━━━━━ ANGEZEIGTER TEXTAUSZUG

Monolith vs. Microservices Part 8

Monolith first, really?


Bevor man überlegt, ob man lieber mit einem Monolith oder einer Microservice-Architektur startet, sollte man gut darüber nachdenken, ob sich Microservices für den Anwendungsfall lohnen. Wenn man zu dem Schluss kommt, dass Microservices für den Anwendungsfall geeignet sind und der Nutzen den zusätzlichen Aufwand zum Meistern der Herausforderungen von verteilten Systemen übersteigt, dann sollte man auch von Anfang an auf Microservices setzen. Sollte aber ein Monolith für den Anwendungsfall ausreichen, so ist ein Monolith eine gute Wahl. Ein Monolith ist sowohl für die Entwicklung als auch für den Betrieb das Einfachste.

Für die Entscheidungsfindung müssen aber drei wesentliche Kriterien beantwortet werden.

━━━━━━━━━━
━━━━━ DIE DATEN

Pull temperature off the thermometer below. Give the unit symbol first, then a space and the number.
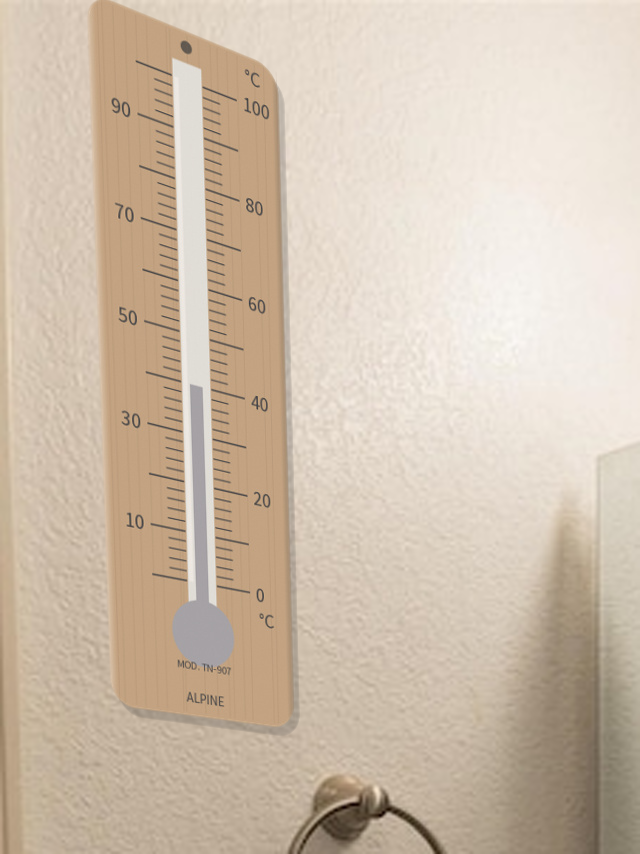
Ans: °C 40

━━━━━━━━━━

■ AUFGABE 1
Gib bitte den Textauszug über Monolith und Microservices wörtlich wieder: Beginne bei den Wörtern „Monolith vs. Microservices“ und höre nach „Betrieb das Einfachste.“ auf.
■ AUFGABE 2
Was ist laut dem Textauszug über Monolith und Microservices sowohl für die Entwicklung als auch für den Betrieb das Einfachste?

■ AUSGEARBEITETE LÖSUNG 1
Monolith vs. Microservices Part 8

Monolith first, really?


Bevor man überlegt, ob man lieber mit einem Monolith oder einer Microservice-Architektur startet, sollte man gut darüber nachdenken, ob sich Microservices für den Anwendungsfall lohnen. Wenn man zu dem Schluss kommt, dass Microservices für den Anwendungsfall geeignet sind und der Nutzen den zusätzlichen Aufwand zum Meistern der Herausforderungen von verteilten Systemen übersteigt, dann sollte man auch von Anfang an auf Microservices setzen. Sollte aber ein Monolith für den Anwendungsfall ausreichen, so ist ein Monolith eine gute Wahl. Ein Monolith ist sowohl für die Entwicklung als auch für den Betrieb das Einfachste.

■ AUSGEARBEITETE LÖSUNG 2
Ein Monolith.